Vertical bar chart with two abstract app icons: TikTok-style icon at 27% on the left, Instagram Reels-style icon at 73% on the right, titled Pop Culture Split April 2026 Figure 5: The pop-culture split that surprised us most. Reels passed TikTok in our data sometime late 2025.

Internet-era prompts age fast. We’ll refresh this set quarterly. If a service in this list shuts down, swap in something else from your group’s actual last-7-days screen-time report.

Duel me on popular culture →

77. Stream a movie or stream a show?

78. New release or rewatch?

79. Subtitles on or subtitles off? LearnClash split: 71/29 subtitles on. The shift has accelerated since 2023.

80. Marvel or DC?

81. Star Wars or Star Trek?

82. TikTok or Instagram Reels? LearnClash split: 27/73 Reels. Largest pop-culture split in our 2026 dataset.

83. ChatGPT or Gemini?

84. Apple iOS 26 or Android 16?

85. AirPods or wired earbuds?

86. Spotify or Apple Music?

87. Vinyl or streaming? LearnClash split: 19/81 streaming. Vinyl revival is real but small.

88. Concert or festival?

89. Bluesky or paid Twitter? LearnClash split: 52/48 Bluesky. Smallest pop-culture split in our 2026 set.

90. YouTube or Twitch?

91. Threads or X?

92. Theatrical release or streaming day-and-date?

93. Limited series or long-running show?

94. Reality competition or scripted drama?

95. Sci-fi or fantasy?

96. Books-to-film or original screenplays?

97. Game of the year 2025 or game of the year 2026?

98. PlayStation or Xbox? LearnClash split: 64/36 PlayStation. Console wars over.

99. Switch 2 or Steam Deck?

100. Reading on Kindle or reading on phone?

101. Podcast video version or podcast audio only?

102. Apple Vision Pro or Meta Quest?

103. AI image generators or stock photos?

104. Substack or Medium?

Hard Choices: 28 This or That Dilemmas With No Easy Answer

Hard choices are real trade-offs, not preferences. You actually lose something with either pick. These 28 prompts come from the paradox of choice literature: when both options carry meaningful cost, decision time triples and people regret either pick. LearnClash duels show these prompts produce the longest pause times in the set.
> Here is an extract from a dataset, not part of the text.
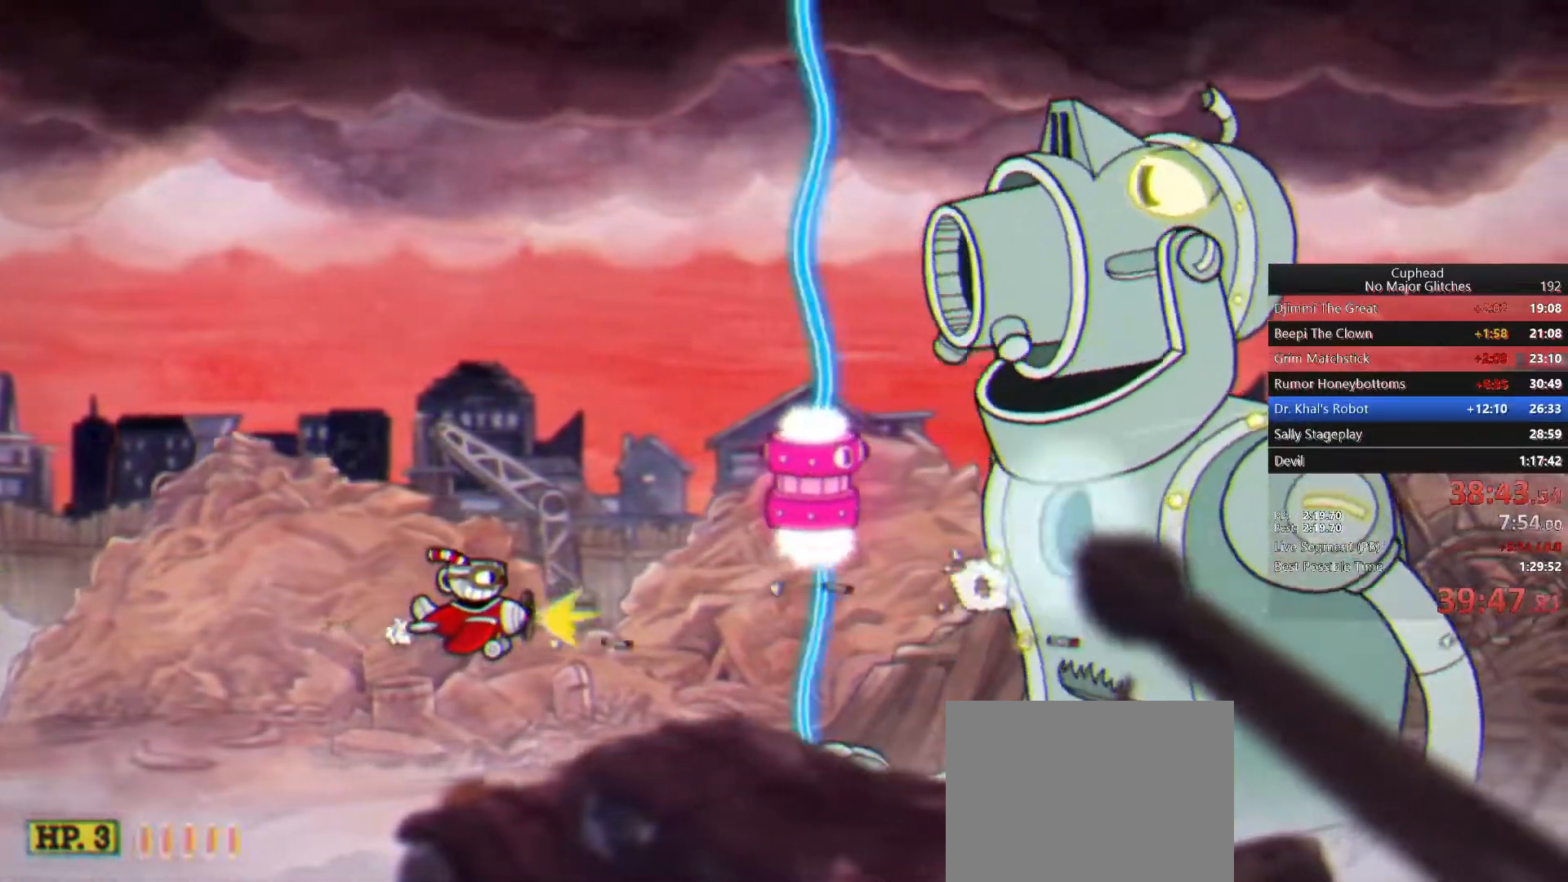
Gameplay with a controller (PlayStation layout); each line is a JSON object with the inputs held at the frame after it (dt_ms = milliseconds from this image to that frame). "events" lists button and stick changes between this image and that frame as [ms after this image, input, new state], when the widget could be followed in between. This document gives stick clicks only as held states, not as events. Not read: L1 R1 TOUCHPAD left_stick.
{"dt_ms": 500, "buttons": ["CROSS"], "right_stick": "center", "events": [[483, "CROSS", "down"]]}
Centered balance scale perfectly level, gold coin labeled GAIN on left pan, grey rock labeled LOSE on right pan, with caption 'Decision time triples when both sides carry real cost' and Paradox of Choice attribution Figure 6: The hard-choice signature. When both pans hold weight, decision time triples.

These are hard this or that questions and this or that questions for adults, not warmups. Use them sparingly. Two or three at a dinner is enough; ten in a row will exhaust the room and turn an enjoyable game into a low-grade ethics seminar nobody actually signed up for. The pause time is the point. And if your group answers fast on prompts in this set, that’s a signal you’re picking by gut rather than weighing the trade-off, where the conversation that follows is usually the more interesting half of the exercise.

Duel me on decision-making →

105. $1M today or $5K monthly forever? LearnClash split: 44/56 monthly forever. The lump-sum pull is weaker than expected.

106. Be the smartest in every room or the funniest in every room? LearnClash split: 48/52 funniest. The closest “value question” split in our deep set.

107. Live in your dream city forever or travel everywhere but never settle?

108. Save 10 strangers or save 1 family member?

109. Read minds or know the future of one person you love?

110. Cancel email or cancel meetings? LearnClash split: 36/64 cancel meetings. Nobody wanted the inbox back.

111. Never check your phone or never close your laptop?

112. Lose all your photos or lose all your music?

113. Take a guaranteed $50K or 50% chance at $200K?

114. Always tell the truth or always be able to lie undetected?

115. Have a perfect memory or perfect intuition?

116. Get 5 extra years at the end or 1 extra hour every day?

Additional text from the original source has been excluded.